Thanks for all the input @all.

@Bhante I could certainly do what you suggested, have to think more about significance. Would the formulas you suggest not mimic the shape of flow rate? Not sure what I'm supposed to see. Do you have any visual examples/links to look at?
Also, I'm not certain if each of those variables is sampled equally (timewise), not sure if it matters though, as I'd use 1 sec intervals anyways. Even though many of the RESMED signals are subsampled much faster than 1sec, I think the machine only writes synchronized samples out at 1 sec to the card. I also don't see any insp/exp volume on oscar, for your equation (only time)- are they both tidal volume? Are those volume variables available? The breathing signals (zoomed flow rates) honestly look pretty darn smooth, most of the time (second figure is single apnea event and breathing signals surrounding). A lot better than APAP did. Yesterday, had a lot more energy as the day wore on.

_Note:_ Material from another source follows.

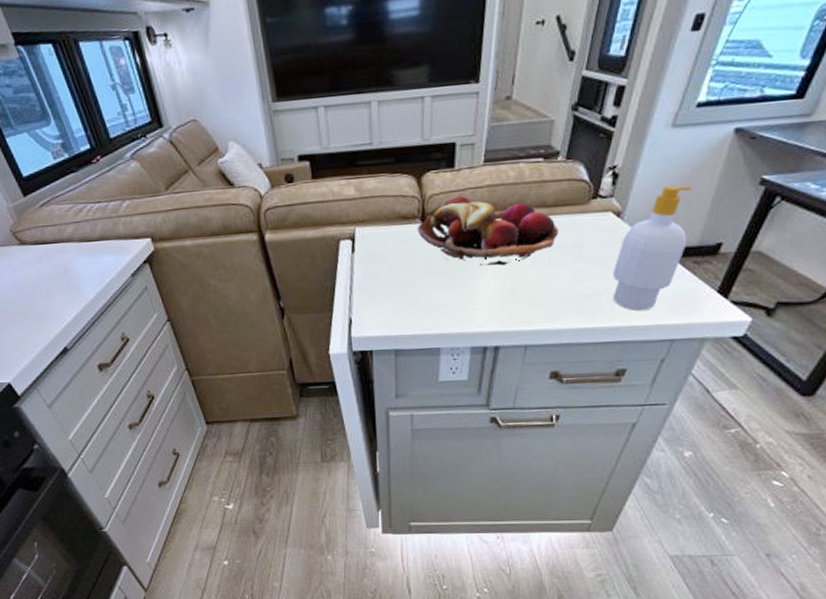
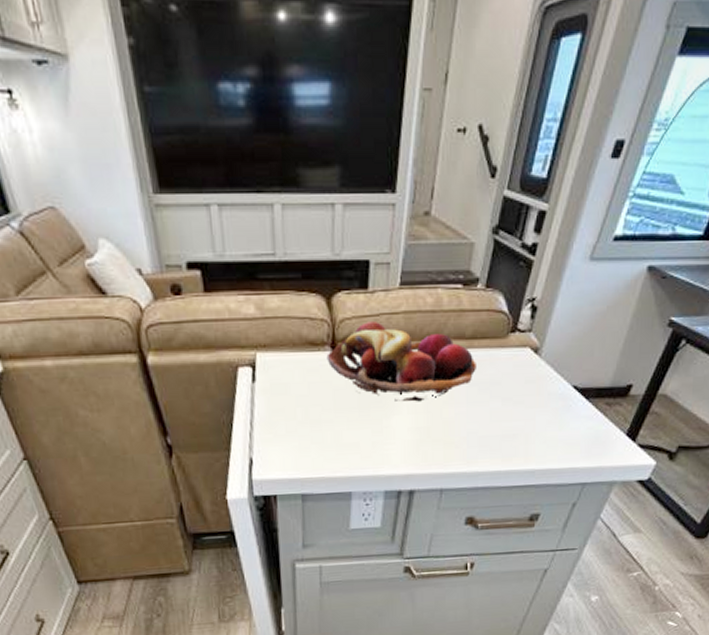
soap bottle: present [612,185,692,311] -> none [528,322,606,454]

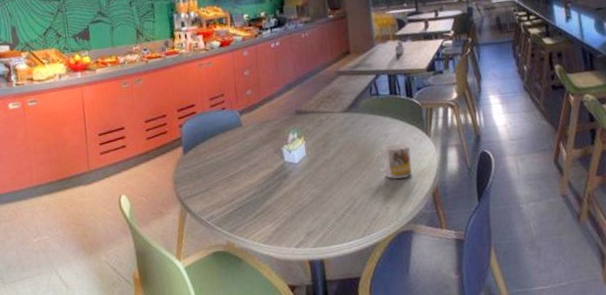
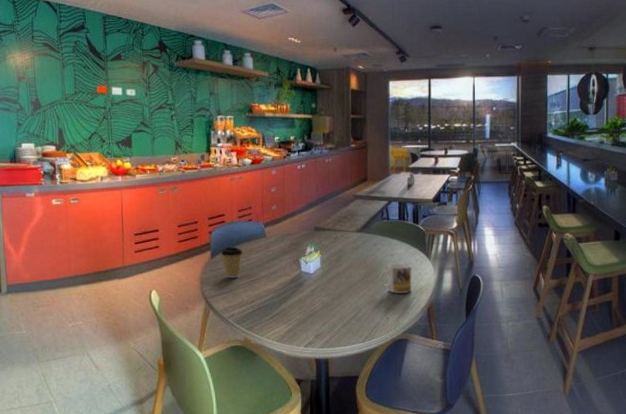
coffee cup: none [193,139,219,176] -> present [220,246,244,279]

@Jay 51, when I went to get my machine I did indeed see a portable SPO2/Capnography device next to a patient bed. So, they are certainly aware of it. Guess my Dr. doesn't believe it's worth looking into. And have a feeling this new device will delay that. I have a feeling if ASV solves it, maybe no reason to look further -- not sure, would have been nice to know for a fact.

@Jay51 and Bhante
If Jay could provide the raw data, I could put together Bhantes signal. Maybe we can all learn from it. But unfortunately, if you are gathering the data from ASV machine, I suspect the hypoventilation would not be present or minimized due to the machine (isn't that one purpose?), Bhante thoughts? Again, it would be great to have a link to show what I should expect to see regarding identifying hypo/hyper/normal behavior.

Now here's something interesting. They insisted large was right nasal pillow size. So last night, I started out with that hissing and sounds like leaking and fighting pressures, after about 20 minutes, I said heck with it, I'm trying medium. Put it on -- all those issues vanished.
It was back like smoothly inhaling exhaling, no leaky sounds - no weird machine forcing me to inhale earlier than I want. On the other hand median TV dropped to 440. Almost as if larger size supported larger air volume and TV -- no evidence though (and I'm sure most vendors would dismiss that conjecture).

Night was still very choppy with awakes (literally hour or two in mid am), but charts all look really good, I think. Still tired this morning. Will see how day goes.  I suspect they never did any overnight remote titration, but let the machine auto titrate by using auto mode. I sure don't see any differences in pressure formula since I turned it on.